Alternate title(s):
Foreign Title:
Date: January 01, 1980 to February 01, 1981
Dates Note: 1980
Country of Origin:
Japan
Place of Origin: Japan
Languages:
Japanese
Color: Color
Silent: No
Based On:
Additional Info:
Named the best film of the 1980s in a poll of Japanese film critics, Zigeunerweisen takes its title from a recording of violin music by Pablo de Sarasate. The piece haunts the film’s two main characters: Aochi, an uptight professor at a military academy, and his erstwhile colleague Nakasago, who is now a wild-haired wanderer and possible murderer. The movie’s plot is a metaphysical ghost story involving love triangles, doppelgangers, and a blurred line between the worlds of the living and the dead.
Seijun Suzuki’s hypnotic and extraordinarily beautiful film evokes the late 1920s as a period of changing mores in Japan akin to Weimar Germany.

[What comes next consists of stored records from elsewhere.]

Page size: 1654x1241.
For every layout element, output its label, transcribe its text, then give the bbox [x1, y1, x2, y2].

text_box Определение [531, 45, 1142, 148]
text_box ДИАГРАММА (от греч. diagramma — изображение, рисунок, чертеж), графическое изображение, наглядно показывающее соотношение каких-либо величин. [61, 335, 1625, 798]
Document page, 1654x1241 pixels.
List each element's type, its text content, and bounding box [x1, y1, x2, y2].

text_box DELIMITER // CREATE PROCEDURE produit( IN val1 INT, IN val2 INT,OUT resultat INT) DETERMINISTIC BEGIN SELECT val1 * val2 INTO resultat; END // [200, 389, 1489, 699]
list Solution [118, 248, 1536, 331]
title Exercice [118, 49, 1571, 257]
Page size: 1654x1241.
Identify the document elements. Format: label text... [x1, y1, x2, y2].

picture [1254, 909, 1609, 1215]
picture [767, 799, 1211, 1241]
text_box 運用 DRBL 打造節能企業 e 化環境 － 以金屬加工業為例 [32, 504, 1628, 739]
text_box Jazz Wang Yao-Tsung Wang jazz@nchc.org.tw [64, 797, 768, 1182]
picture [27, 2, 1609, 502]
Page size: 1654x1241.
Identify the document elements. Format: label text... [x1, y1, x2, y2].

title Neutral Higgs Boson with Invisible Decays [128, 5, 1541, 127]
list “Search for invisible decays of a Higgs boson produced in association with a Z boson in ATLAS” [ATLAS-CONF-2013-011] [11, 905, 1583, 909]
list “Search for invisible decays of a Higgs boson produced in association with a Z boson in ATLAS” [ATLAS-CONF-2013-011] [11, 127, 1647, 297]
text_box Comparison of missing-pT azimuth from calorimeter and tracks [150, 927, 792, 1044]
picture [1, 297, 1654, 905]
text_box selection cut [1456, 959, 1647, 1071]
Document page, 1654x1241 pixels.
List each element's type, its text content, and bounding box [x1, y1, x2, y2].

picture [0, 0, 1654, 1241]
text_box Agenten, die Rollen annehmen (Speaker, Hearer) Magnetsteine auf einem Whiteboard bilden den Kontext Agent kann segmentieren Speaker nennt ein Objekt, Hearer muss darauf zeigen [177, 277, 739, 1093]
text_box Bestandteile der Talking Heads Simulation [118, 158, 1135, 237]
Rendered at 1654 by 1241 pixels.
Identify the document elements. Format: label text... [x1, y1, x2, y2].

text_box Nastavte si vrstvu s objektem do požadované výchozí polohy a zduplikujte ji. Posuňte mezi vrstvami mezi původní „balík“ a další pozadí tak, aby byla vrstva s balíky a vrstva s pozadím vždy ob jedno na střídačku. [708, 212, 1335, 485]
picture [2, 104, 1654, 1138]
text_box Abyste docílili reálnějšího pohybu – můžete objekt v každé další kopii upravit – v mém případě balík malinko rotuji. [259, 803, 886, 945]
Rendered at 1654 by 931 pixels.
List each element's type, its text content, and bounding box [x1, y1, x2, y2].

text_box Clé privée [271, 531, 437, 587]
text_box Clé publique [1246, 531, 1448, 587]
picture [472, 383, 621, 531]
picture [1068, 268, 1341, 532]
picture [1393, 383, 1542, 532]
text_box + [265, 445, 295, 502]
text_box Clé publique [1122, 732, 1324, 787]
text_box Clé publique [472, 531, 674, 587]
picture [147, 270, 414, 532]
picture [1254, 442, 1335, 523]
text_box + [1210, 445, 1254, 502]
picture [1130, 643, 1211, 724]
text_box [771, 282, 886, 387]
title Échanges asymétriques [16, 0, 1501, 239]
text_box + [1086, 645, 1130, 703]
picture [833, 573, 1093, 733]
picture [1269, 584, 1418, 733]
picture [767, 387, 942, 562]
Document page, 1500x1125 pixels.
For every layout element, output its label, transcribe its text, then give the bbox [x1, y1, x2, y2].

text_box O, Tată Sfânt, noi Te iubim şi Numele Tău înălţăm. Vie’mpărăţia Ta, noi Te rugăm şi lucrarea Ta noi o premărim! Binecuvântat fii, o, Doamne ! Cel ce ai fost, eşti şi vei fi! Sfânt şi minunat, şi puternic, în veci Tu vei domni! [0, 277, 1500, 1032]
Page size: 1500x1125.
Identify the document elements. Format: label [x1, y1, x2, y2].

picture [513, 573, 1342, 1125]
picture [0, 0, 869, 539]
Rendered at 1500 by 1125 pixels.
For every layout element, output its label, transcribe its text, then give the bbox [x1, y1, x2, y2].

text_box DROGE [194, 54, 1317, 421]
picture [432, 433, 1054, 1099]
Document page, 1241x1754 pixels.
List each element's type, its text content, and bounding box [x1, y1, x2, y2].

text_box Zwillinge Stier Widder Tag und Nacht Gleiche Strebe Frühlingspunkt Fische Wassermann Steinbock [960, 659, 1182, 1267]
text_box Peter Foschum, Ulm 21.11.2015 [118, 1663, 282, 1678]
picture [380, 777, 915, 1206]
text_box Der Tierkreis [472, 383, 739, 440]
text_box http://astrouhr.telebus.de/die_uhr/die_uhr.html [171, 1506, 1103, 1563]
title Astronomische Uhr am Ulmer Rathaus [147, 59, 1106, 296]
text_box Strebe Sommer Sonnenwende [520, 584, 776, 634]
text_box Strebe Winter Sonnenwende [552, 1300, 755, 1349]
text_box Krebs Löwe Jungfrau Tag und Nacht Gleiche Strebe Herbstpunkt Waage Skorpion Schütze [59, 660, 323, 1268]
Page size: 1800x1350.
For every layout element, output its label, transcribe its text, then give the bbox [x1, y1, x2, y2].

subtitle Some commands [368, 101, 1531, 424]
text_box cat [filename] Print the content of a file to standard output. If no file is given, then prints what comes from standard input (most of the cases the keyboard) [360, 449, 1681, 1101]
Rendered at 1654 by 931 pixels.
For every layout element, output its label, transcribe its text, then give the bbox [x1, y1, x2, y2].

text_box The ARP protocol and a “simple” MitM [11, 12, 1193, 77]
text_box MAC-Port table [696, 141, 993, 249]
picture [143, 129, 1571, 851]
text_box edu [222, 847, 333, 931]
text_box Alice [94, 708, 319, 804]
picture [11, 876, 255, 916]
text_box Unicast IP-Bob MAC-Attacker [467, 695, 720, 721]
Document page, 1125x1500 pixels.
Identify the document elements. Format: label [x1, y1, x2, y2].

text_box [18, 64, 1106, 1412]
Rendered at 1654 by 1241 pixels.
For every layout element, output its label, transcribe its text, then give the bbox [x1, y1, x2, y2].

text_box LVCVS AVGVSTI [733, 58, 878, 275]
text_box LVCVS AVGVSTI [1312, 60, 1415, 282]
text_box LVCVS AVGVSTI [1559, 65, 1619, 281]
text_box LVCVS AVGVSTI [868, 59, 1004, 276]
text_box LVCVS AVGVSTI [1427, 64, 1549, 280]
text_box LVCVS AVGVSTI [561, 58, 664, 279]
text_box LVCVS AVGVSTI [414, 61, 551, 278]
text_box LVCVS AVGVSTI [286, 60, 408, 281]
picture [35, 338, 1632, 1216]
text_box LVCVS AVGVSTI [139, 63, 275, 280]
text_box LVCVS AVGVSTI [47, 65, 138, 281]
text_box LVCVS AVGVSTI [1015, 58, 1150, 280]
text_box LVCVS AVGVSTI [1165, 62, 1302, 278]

Suzuki weds French Surrealism to Japanese ghost story (with a bit of German Expressionism thrown in to make it a ménage à trois) for a story that actually involves a ménage à cinq. A Japanese professor of German on vacation in a seaside resort is drawn, through an old university acquaintance, into a bizarre sexual pentangle involving a geisha and a woman who resembles her exactly (both are played by Naoko Otani), as well as his own wife. Denizens of the supernatural appear to roam comfortably in the free-spirited universe in which the professor finds himself. The title refers to Sarasate’s violin composition, a piece that haunts this film both as an element of its story and in the score.